Die Bertelsmann Stiftung versteht sich von je her als eine Förderin des Wandels für eine zukunftsfähige Gesellschaft. Als solche sieht sie sich auch als „Motor“ von Reformen im Bildungsbereich. Dabei ist sie unabhängig und politisch neutral.
Vor diesem Hintergrund ist die Gründung des CHE Centrum für Hochschulentwicklung GmbH gemeinsam mit der Stiftung zur Förderung der Hochschulrektorenkonferenz im Jahr 1994 zu sehen.
Sie erfolgte, nachdem die Bertelsmann-Stiftung schon seit 1986 die Universität Herdecke gefördert und einen Arbeitsbereich „Hochschule“ eingerichtet hatte.
1990 dann sollten mit der Vergabe des Carl Bertelsmann-Preises neue Anstöße für eine längst überfällige Reform des Hochschulwesens gegeben und durch die Auszeichnung von beispielhaften Initiativen Entwicklungsmöglichkeiten für eine fortschrittliche Hochschulpolitik aufgezeigt werden. Der Staat solle dabei, so die Auffassung der Stiftung, lediglich die politischen Rahmenbedingungen vorgeben, den Hochschulen jedoch die Erfüllung der vorgegebenen Ziele übertragen.
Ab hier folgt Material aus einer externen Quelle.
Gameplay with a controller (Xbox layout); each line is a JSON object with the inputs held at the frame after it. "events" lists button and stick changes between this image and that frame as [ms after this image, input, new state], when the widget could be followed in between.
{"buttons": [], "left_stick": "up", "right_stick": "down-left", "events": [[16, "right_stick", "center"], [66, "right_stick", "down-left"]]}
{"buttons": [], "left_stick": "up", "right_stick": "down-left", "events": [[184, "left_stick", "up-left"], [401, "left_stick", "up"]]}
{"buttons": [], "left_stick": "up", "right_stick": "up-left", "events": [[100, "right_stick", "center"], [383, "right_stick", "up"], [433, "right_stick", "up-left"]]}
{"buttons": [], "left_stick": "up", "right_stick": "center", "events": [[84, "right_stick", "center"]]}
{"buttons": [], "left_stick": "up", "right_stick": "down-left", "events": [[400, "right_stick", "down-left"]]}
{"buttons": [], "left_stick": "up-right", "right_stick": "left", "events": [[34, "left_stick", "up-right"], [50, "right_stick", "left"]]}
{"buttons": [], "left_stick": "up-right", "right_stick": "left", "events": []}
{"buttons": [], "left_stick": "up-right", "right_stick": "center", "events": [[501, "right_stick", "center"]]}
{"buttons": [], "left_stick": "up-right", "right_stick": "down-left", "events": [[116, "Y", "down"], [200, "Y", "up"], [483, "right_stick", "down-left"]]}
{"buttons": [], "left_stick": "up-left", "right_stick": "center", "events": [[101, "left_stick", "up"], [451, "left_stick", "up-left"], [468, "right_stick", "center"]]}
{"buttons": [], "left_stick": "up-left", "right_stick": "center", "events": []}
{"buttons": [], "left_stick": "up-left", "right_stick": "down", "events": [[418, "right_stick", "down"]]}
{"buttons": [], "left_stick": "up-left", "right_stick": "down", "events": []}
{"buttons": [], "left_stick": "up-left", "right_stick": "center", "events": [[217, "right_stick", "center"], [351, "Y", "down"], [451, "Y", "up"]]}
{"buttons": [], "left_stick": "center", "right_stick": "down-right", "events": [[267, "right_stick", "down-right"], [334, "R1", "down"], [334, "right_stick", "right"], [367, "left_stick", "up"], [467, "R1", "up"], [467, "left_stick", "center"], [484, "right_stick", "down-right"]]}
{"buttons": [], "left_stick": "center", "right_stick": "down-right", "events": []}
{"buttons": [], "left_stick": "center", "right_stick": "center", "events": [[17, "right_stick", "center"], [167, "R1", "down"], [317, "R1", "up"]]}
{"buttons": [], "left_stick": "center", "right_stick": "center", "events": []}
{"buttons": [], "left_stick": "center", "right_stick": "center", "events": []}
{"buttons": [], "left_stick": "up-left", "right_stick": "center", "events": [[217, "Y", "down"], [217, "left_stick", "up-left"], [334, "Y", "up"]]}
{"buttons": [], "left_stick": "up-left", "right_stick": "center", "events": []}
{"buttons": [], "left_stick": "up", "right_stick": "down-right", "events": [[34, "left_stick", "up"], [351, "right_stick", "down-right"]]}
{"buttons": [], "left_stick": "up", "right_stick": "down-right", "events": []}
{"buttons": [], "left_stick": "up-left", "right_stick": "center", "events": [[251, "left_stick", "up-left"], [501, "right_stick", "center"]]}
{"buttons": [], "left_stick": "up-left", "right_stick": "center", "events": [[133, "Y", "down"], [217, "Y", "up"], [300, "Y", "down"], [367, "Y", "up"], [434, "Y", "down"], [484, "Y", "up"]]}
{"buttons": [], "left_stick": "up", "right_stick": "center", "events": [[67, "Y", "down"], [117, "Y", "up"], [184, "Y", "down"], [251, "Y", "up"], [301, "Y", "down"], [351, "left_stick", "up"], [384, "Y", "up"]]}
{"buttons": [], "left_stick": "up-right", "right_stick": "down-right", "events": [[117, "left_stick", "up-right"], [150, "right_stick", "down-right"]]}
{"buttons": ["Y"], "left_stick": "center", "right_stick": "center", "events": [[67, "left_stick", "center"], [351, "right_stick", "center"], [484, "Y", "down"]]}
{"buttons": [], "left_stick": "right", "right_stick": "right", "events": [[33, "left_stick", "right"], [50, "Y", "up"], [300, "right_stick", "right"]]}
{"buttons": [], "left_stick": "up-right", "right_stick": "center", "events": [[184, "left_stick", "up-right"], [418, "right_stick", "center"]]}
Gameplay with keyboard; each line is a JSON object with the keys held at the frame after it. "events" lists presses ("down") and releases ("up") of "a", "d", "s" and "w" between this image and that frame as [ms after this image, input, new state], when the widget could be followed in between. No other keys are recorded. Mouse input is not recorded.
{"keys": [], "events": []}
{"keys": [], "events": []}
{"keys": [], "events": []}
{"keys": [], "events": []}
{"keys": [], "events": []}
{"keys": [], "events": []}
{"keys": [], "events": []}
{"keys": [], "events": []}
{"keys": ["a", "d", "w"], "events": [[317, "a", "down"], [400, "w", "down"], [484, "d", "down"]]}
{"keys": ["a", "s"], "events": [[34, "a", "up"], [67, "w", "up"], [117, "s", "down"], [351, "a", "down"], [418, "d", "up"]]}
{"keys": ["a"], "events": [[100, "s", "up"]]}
Doch erst die Gründung des CHE, als dessen Leiter Prof. Dr. Detlef Müller-Böling als damaliger Rektor der Universität Dortmund gewonnen werden konnte, der die Zukunft der Hochschule als autonom, wissenschaftlich, profiliert, dem Wettbewerb verpflichtet und wirtschaftlich sowie international sah, und dessen Ziel es war, die Leistungsfähigkeit der Hochschulen zu fördern und ihre Evolutionsfähigkeit zu stärken, brachte Bewegung in das deutsche Hochschulsystem.

Die Gründung des CHE wurde von vielen Medien kommentiert: „Vom nächsten Jahr an soll das Institut nach den Worten des Vorstandsvorsitzenden der Bertelsmann Stiftung, Reinhard Mohn, dazu ‚unabhängige Ziele definieren, Konzepte entwickeln und mit ausgewählten Hochschulen Pilotprojekte umsetzen.'“ (DIE WELT, 05.03.94). Doch die Gründung des CHE war, wie nicht anders zu erwarten, von Beginn an umstritten: „Man stelle sich bloß vor: Ein Unternehmer ‚kauft‘ sich ein in unsere freien Universitäten! Ein Studentensturm auf den Gütersloher Stiftungssitz wäre in früheren Zeiten die Antwort gewesen.“ schrieb DIE ZEIT am 03.06.94, während die ersten Mitarbeiterinnen und Mitarbeiter im Haus der Bertelsmann Stiftung die Arbeit aufgenommen hatten und gemeinsam mit Beraterinnen und Beratern aus Hochschulen erste Projekte planten.

Die Projektarbeit sollte ein Marken- und Qualitäts-Zeichen des CHE werden und bleiben. In Projekten wurden zahlreiche wichtige Themen er- und bearbeitet, die auf die Entwicklung der Hochschulen Einfluss nehmen sollten.

Die Projekte des CHE wirken auf den verschiedenen Ebenen des Hochschulsystems in das Hochschulsystem hinein: auf der Ebene der Ministerien, auf der Hochschulebene, auf Fachbereichsebene sowie auf der Ebene der Öffentlichkeit, der Information und der Medien.
Das Thema „Hochschulautonomie“ wurde z.B. durch die Begleitung eines fünfjährigen Modellversuchs „Autonomie Niedersachsen“ (Modellvorhaben für eine Erprobung der globalen Steuerung von Hochschulhaushalten in Niedersachsen) des niedersächsischen Ministeriums für Wissenschaft und Kultur begonnen, der 1999 endete. Heute hat Niedersachsen fünf weitgehend autonome Stiftungshochschulen.
Auf Hochschulebene wurde mit den Fachhochschulen Dortmund und Bochum zuerst das Thema „Wirtschaftlichkeit“ angegangen, denn bisher hatte noch keine Hochschule ein Kostenrechnungssystem entwickelt. Das Thema „Profilbildung“ wurde ebenfalls mit mehreren Hochschulen bearbeitet, hier sind insbesondere die Hochschulen für Musik in Detmold und Karlsruhe zu nennen.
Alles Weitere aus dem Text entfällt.